The Tea Party was once again told to sit down and shut up and listen to the “wisdom” of their betters. We were reminded of the litany of Tea Party endorsed candidates in 2010 that didn’t win. Well, here’s a little newsflash to the establishment: without the Tea Party there would have been no historic 2010 victory at all.

I spoke up before the South Carolina primary to urge voters there to keep this primary going because I have great concern about the GOP establishment trying to anoint a candidate without the blessing of the grassroots and all the needed energy and resources we as commonsense constitutional conservatives could bring to the general election in order to defeat President Obama.

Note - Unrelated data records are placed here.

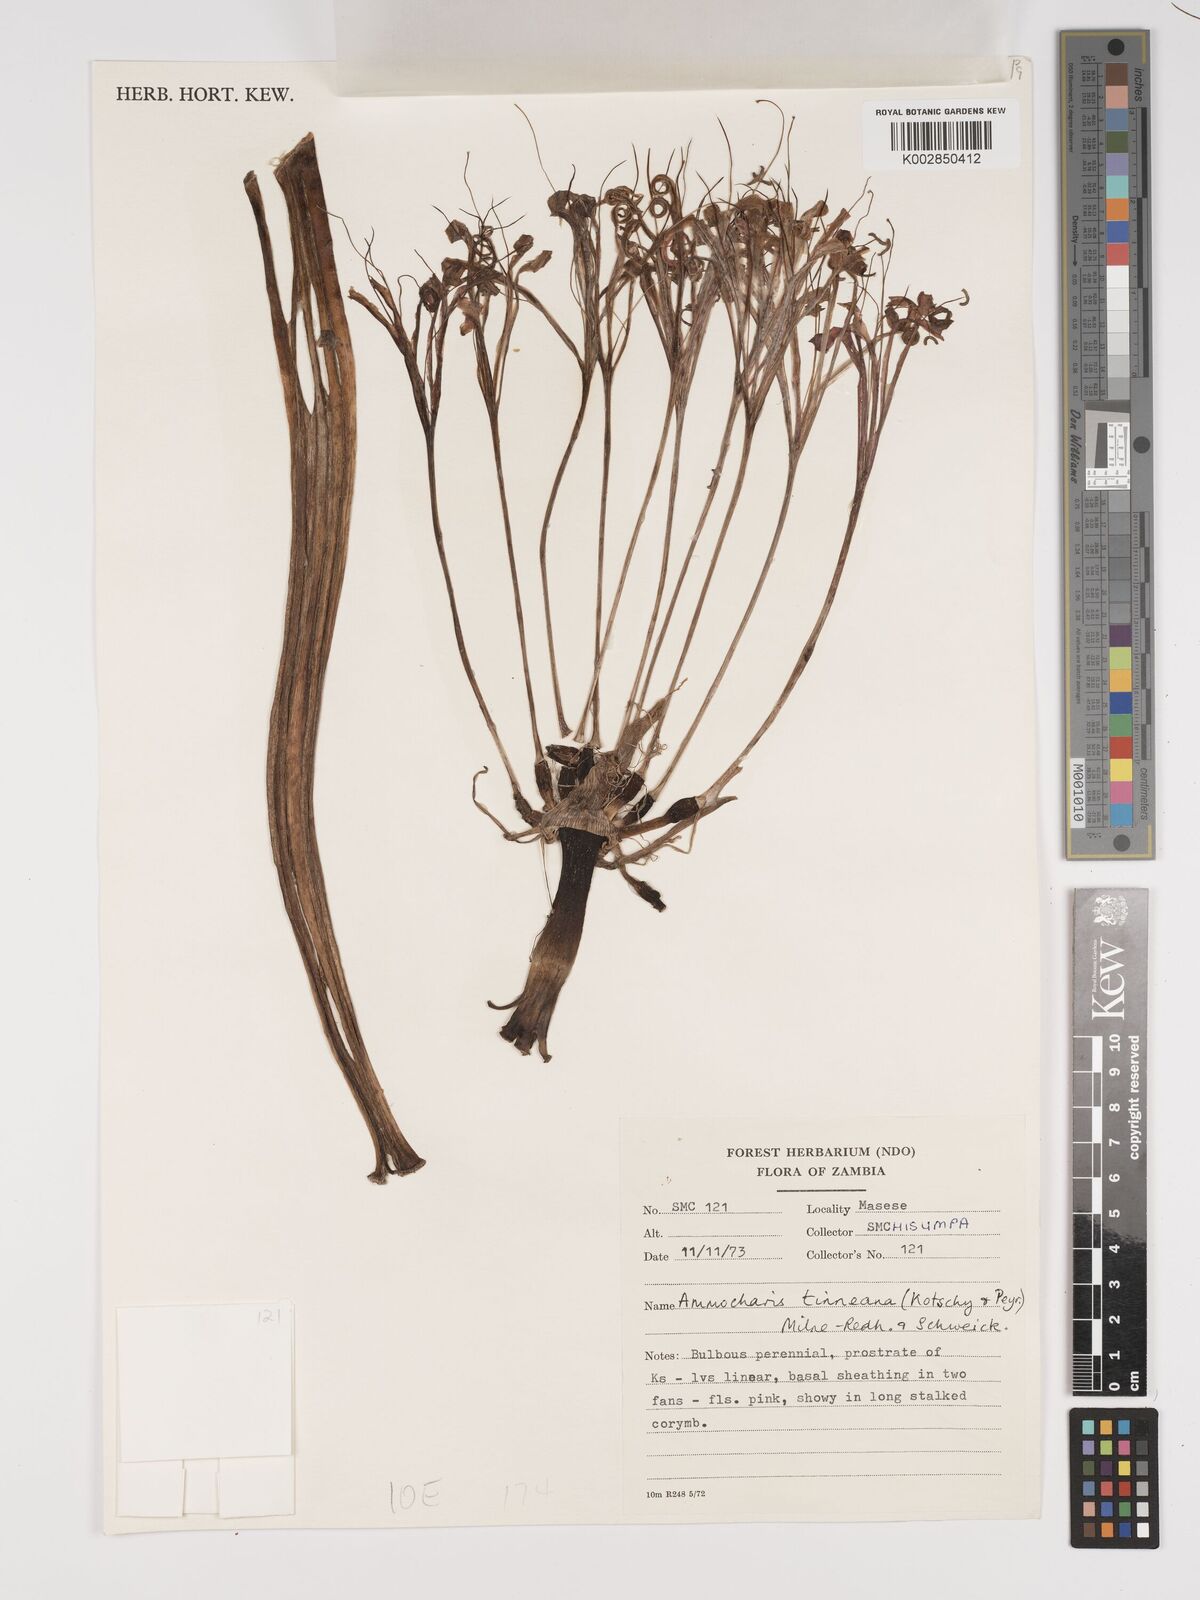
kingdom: Plantae
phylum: Tracheophyta
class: Liliopsida
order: Asparagales
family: Amaryllidaceae
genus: Ammocharis
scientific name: Ammocharis tinneana
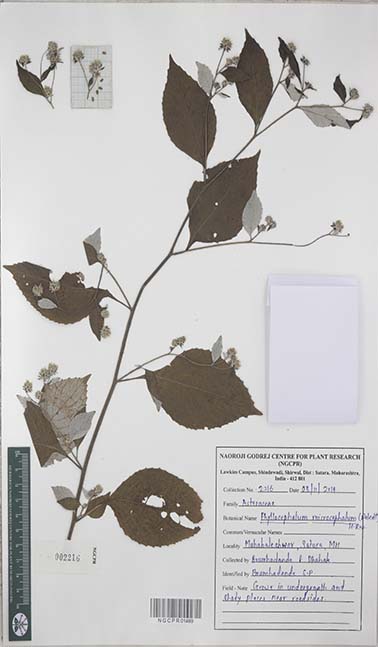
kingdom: Plantae
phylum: Tracheophyta
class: Magnoliopsida
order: Asterales
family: Asteraceae
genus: Phyllocephalum
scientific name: Phyllocephalum microcephalum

Now, I respect Governor Romney and his success. But there are serious concerns about his record and whether as a politician he consistently applied conservative principles and how this impacts the agenda moving forward. The questions need answers now. That is why this primary should not be rushed to an end. We need to vet this. Pundits in the Beltway are gleefully proclaiming that this primary race is over after Florida, despite 46 states still not having chimed in. Well, perhaps it’s possible that it will come to a speedy end in just four days; but with these questions left unanswered, it will not have come to a satisfactory conclusion. Without this necessary vetting process, the unanswered question of Governor Romney’s conservative bona fides and the unanswered and false attacks on Newt Gingrich will hang in the air to demoralize many in the electorate.

The Tea Party grassroots will certainly feel disenfranchised and disenchanted with the perceived orchestrated outcome from self-proclaimed movers and shakers trying to sew this all up. And, trust me, during the general election, Governor Romney’s statements and record in the private sector will be relentlessly parsed over by the opposition in excruciating detail to frighten off swing voters. This is why we need a fair primary that is not prematurely cut short by the GOP establishment using Alinsky tactics to kneecap Governor Romney’s chief rival.

As I said in my speech in Iowa last September, the challenge of this election is not simply to replace President Obama. The real challenge is who and what we will replace him with. It’s not enough to just change up the uniform. If we don’t change the team and the game plan, we won’t save our country. We truly need sudden and relentless reform in Washington to defend our republic, though it’s becoming clearer that the old guard wants anything but that. That is why we should all be concerned by the tactics employed by the establishment this week. We will not save our country by becoming like the left. And I question whether the GOP establishment would ever employ the same harsh tactics they used on Newt against Obama. I didn’t see it in 2008. Many of these same characters sat on their thumbs in ‘08 and let Obama escape unvetted. Oddly, they’re now using every available microscope and endoscope – along with rewriting history – in attempts to character assassinate anyone challenging their chosen one in their own party’s primary. So, one must ask, who are they really running against?